MINNEAPOLIS | This corn turns out to be a very good neighbor.
Corn that’s been genetically engineered to resist attacking borers produces a “halo effect” that provides huge benefits to other corn planted nearby, a new study finds. Because the borers that attack the genetically modified crops die, there are fewer of them to go after the non-modified version.
Given that the corn borer has cost U.S. farmers $1 billion a year, the economic benefits are dramatic, according to the report in Friday’s edition of the journal Science.
The genetically modified plants, called Bt corn, have had an economic benefit of $6.9 billion during the past 14 years in the five Upper Midwest corn-producing states studied, concluded the researchers. They were led by William Hutchison, head of the entomology department at the University of Minnesota, and Paul Mitchell, an agricultural economist at the University of Wisconsin.
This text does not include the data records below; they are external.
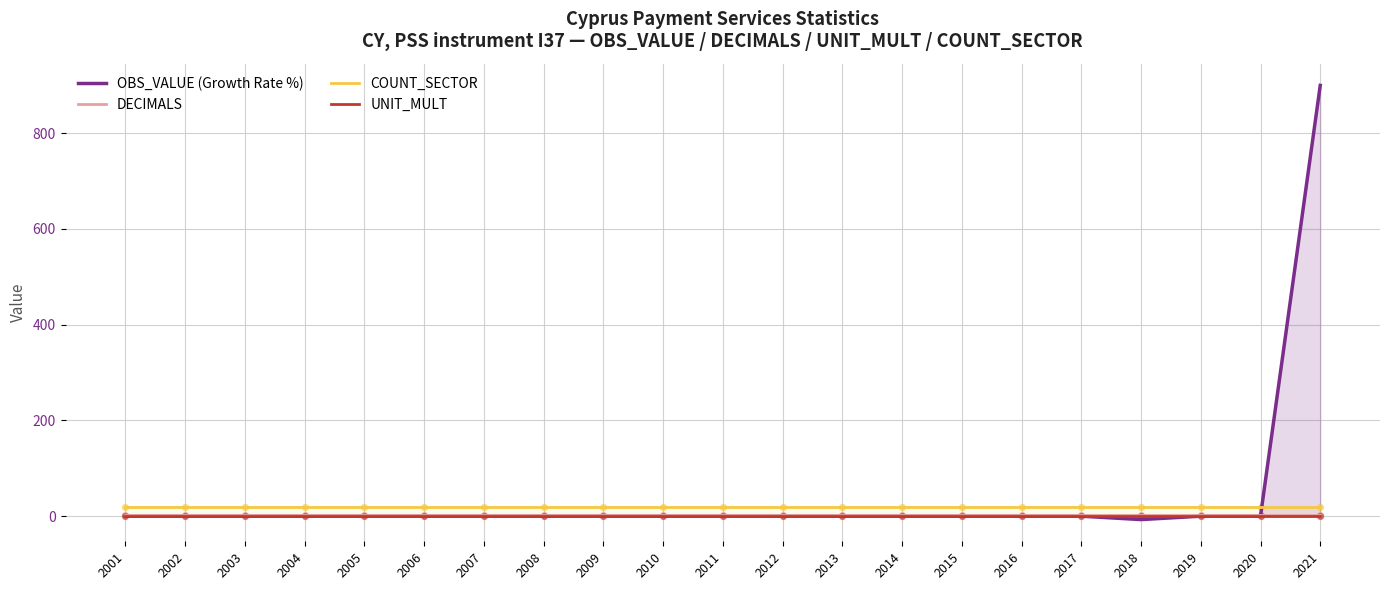

Which series has the widest spread of Y values?

OBS_VALUE (Growth Rate %)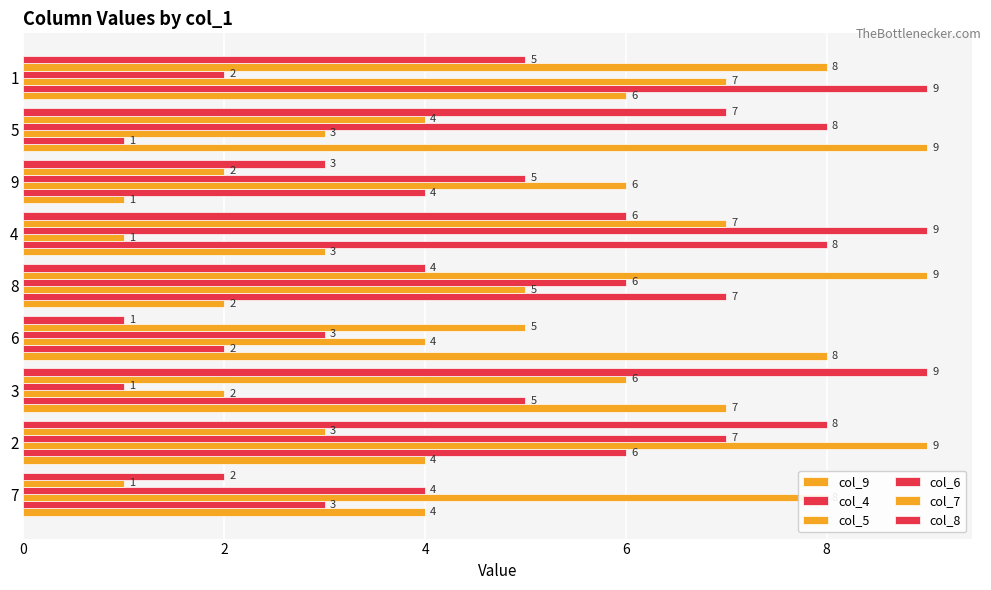

How many series are shown in this chart?

6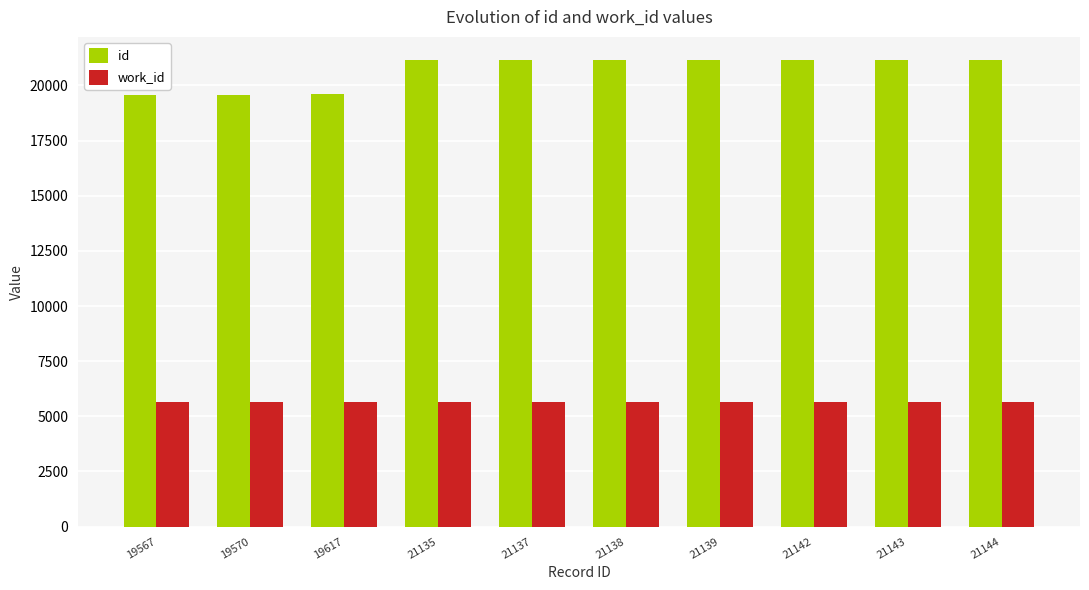

Rank the series by their average value, from lowest to highest.

work_id, id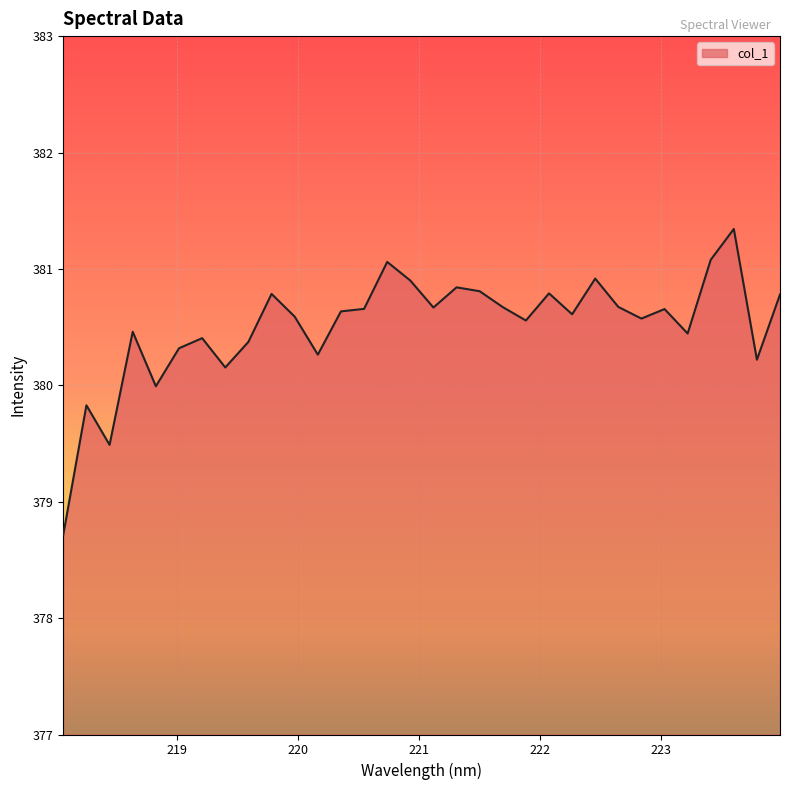

What is the smallest value displayed?

378.7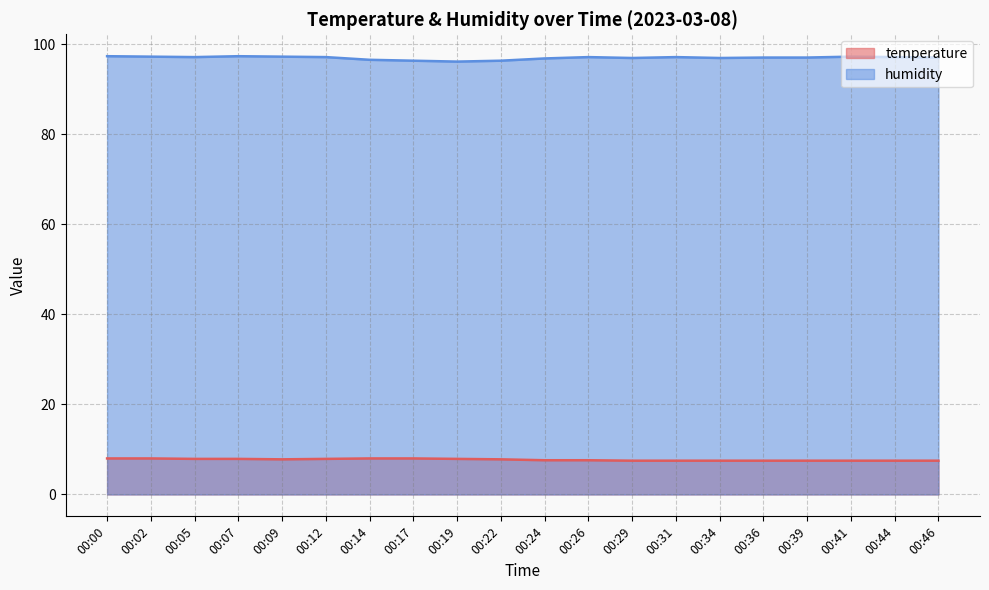

What is the sum of all temperature values?

154.4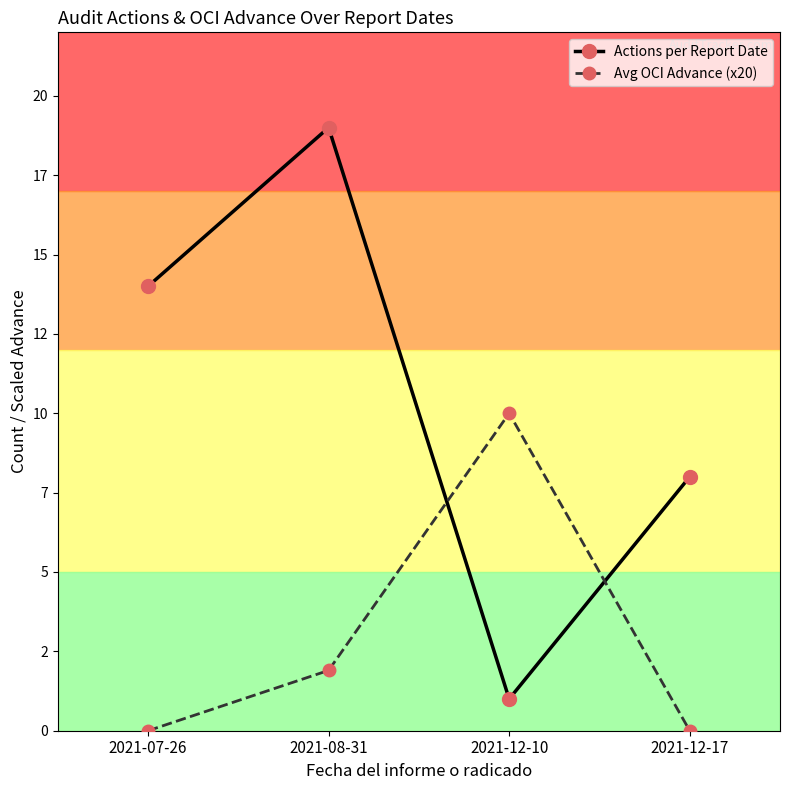

True or false: Avg OCI Advance (x20) has a value of 0.7 at 2021-08-31.

False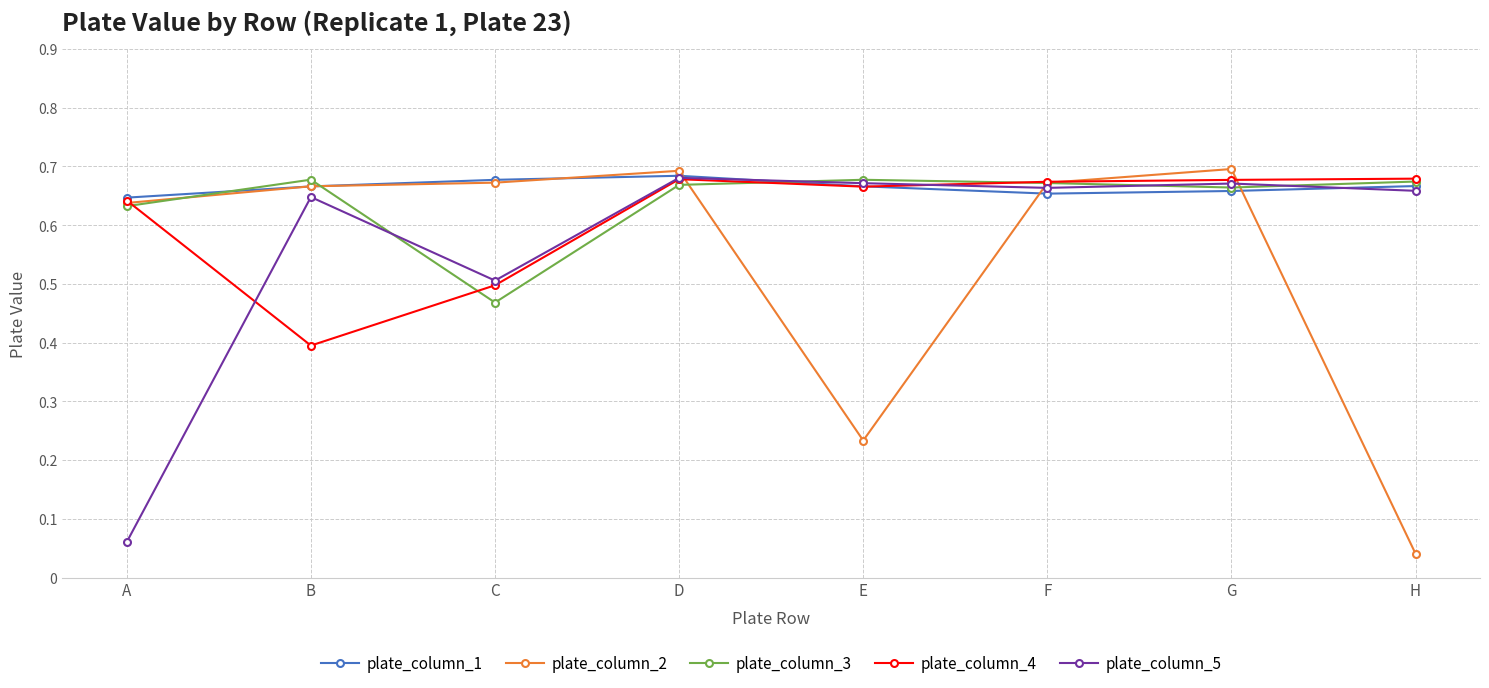

At which label is plate_column_4 closest to 0?

B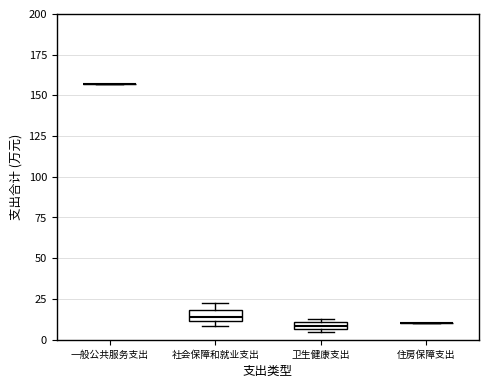

Where is the upper edge of the box for 卫生健康支出 on the y-axis? The values are not printed on the chart, so give them approximately, as read against the axis.

10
They said they were surprised to find that non-Bt corn acres actually reaped 62 percent of the benefit, or $4.3 billion. That’s because of the pest-control effect and because non-Bt seed is cheaper.
“We knew there was a benefit but we didn’t realize it was going to be that high,” Mr. Hutchison said in an interview.
An accompanying commentary in Science by entomologist Bruce E. Tabashnik of the University of Arizona calls the study groundbreaking, partly because it’s the first to do an economic analysis on the effect based on large-scale, long-term data.
Bt corn gets its name because it’s engineered to produce a toxin with a gene from the common soil bacterium Bacillus thuringiensis. The toxin kills the European corn borer caterpillar but is considered harmless to people and livestock, so Bt corn has become highly popular since it reached market in 1996. It’s now planted on about 63 percent of all U.S. corn acres.